Peru Gas Workers Unearth Centuries of History in Lima's Soil
LIMA, Peru (AP) — For nearly two decades, workers for a company building gas lines across Peru’s capital have found themselves unearthing a treasure trove of history.
On one recent afternoon, a team came across four burials accompanied by ceramics from a pre-Incan civilization. Two years earlier, they found the bodies of farmers who had been among the first wave of Chinese immigrants in the 19th century.
“Lima literally sits atop a cultural bank,” with one layer of history atop another, said Alexis Solis, one of 40 archaeologists who work for the Calidda national gas company that is installing lines across the city.
The cooperation is a step forward for preservation in a metropolis whose rapid growth over the past century led to the destruction of many important sites.
Gas line worker Segundo Chávez last year found the body of a child inside a base — a burial characteristic of the pre-Incan Chancay people who flourished from about 1200 to 1470 b— and he recalled how his shouts of discovery attracted nearby residents from their houses.
“It was an ancient burial, 80 centimeters deep,” Chavez said as he looked at two other recent discoveries — still unrecovered — in a ditch in a street in the Puente Piedra neighborhood: bones of an adult in a huge vase and the those of a baby found with a ceramic figure of a “Cuchimilco,” a sort of guide through the world of the dead in the Chancay culture.
The Colombia-based company says it has installed about 10,000 kilometers (6,000 miles) of natural gas lines across Lima over the past 16 years, and it’s reported about 300 archaeological finds, some of them 2,000 years old.
It says it has spent about $2 million the archaeological effort.

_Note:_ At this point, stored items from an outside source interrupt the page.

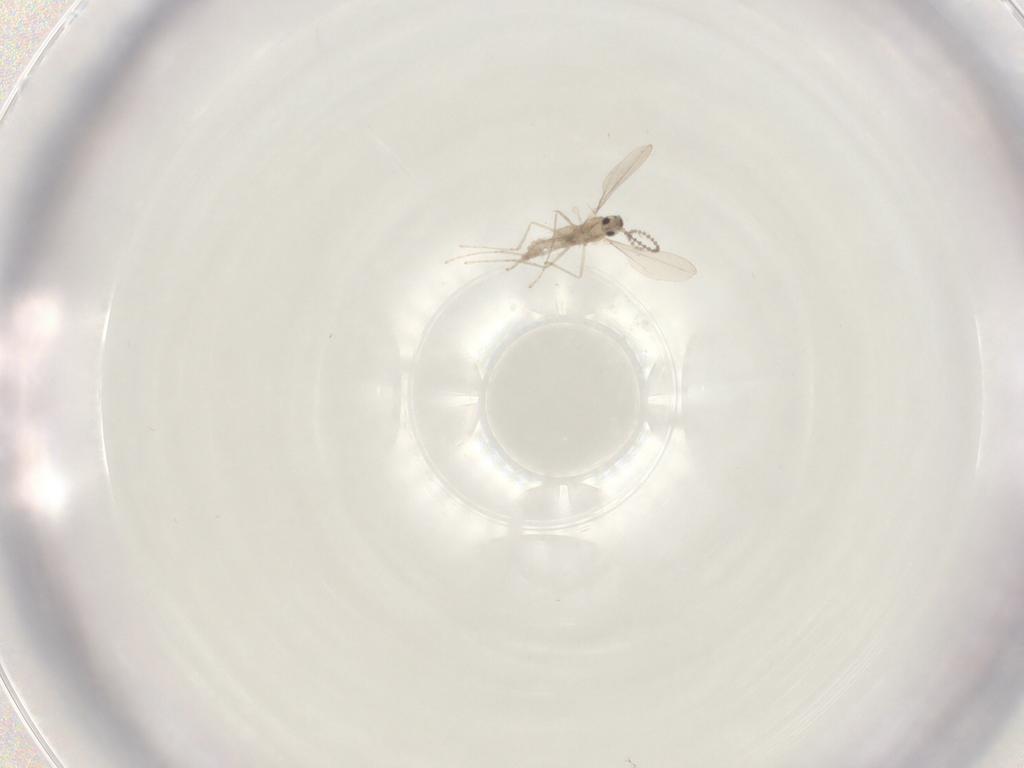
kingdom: Animalia
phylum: Arthropoda
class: Insecta
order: Diptera
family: Cecidomyiidae
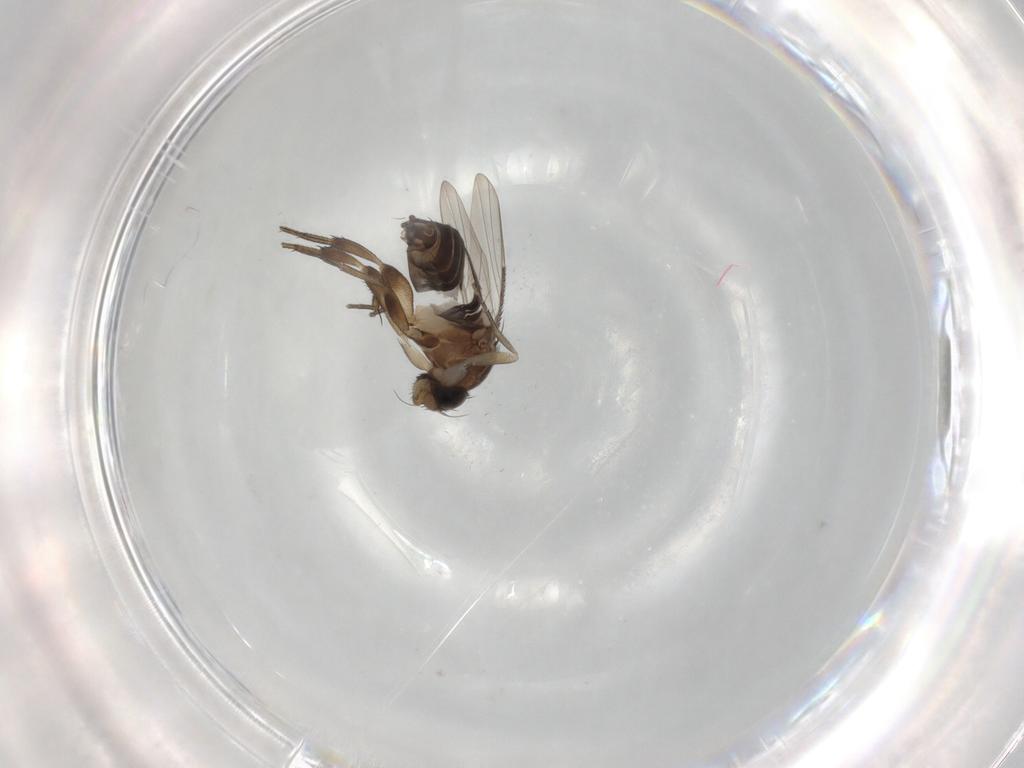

Peruvian law requires that archaeological discoveries be reported and turned over to the Culture Ministry.
But some developers have been cavalier about following the law and preserving the nation’s history.
In 2013, workers for real estate developers destroyed a 4,500-year-old pyramid-shaped structure on the edges of the city.
What is now Peru’s capital, located in a valley irrigated by three rivers fed from the Andes, housed human civilizations thousands of years before the Spanish arrived in 1535. It is scattered with cemeteries, irrigation canals, structures and ancient roads, with thin, vulnerable layers of deposited earth separating vastly different eras.
“The physical difference between the present and antiquity is but a few centimeters,” Solis said.